In an op-ed in the Burmese language, I floated the idea of a state funeral for Win Tin or the building of a museum called “Win Tin House,” where people from Burma and abroad can go to study about him, so the future generations can connect to him as well. I believe Win Tin’s death is part of our history, and our future.
In a normal democratic country, the state would honor a man of such integrity, who contributed so much to society. In Burma, it is not possible—not yet, since the country isn’t yet free.
But we know he will never die—his spirit will live with us. It will continue to haunt those officers who locked him up, and to give discomfort to those bastards who unjustly placed him in prison and tortured him. He will keep asking for a long overdue apology—not for himself but for the country.
But I am selfish. If I could negotiate with death, I would want him to live a bit longer. I would want death to let him stay one more year—until the end of 2015, when I would want to hear his remarks on the election, when we know that cowards are going to cheat. I want to see him fight and take part in the war of words. Cowards will be pleased that one loud voice will be missing at the next election.
Even just before he went into the hospital, he exchanged words with one of the senior members in the Union Solidarity Development Association, amusing us with his witty, withering words.
One hardliner once said that it was not fair to campaign using Aung San’s portrait—criticizing Win Tin’s National League for Democracy and its leader Suu Kyi.

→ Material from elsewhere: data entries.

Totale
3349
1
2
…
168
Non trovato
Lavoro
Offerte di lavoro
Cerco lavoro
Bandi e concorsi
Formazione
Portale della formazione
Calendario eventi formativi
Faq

Win Tin quickly returned a fiery shot: “Well they can also campaign using Than Shwe’s photo!”
He was bold and witty and he once said that until his last breath he would try to dismantle the military dictatorship in Burma. He knew the truth of now; that changes in Burma are just repackaging. Knowing this didn’t need years of studying and writing country reports and assessments like those done by big institutions and the United Nations.
He remained unbroken and even took a sweet revenge—by coming out of jail alive and telling them they should go to hell. This is one of many reasons we love and must honor this lion.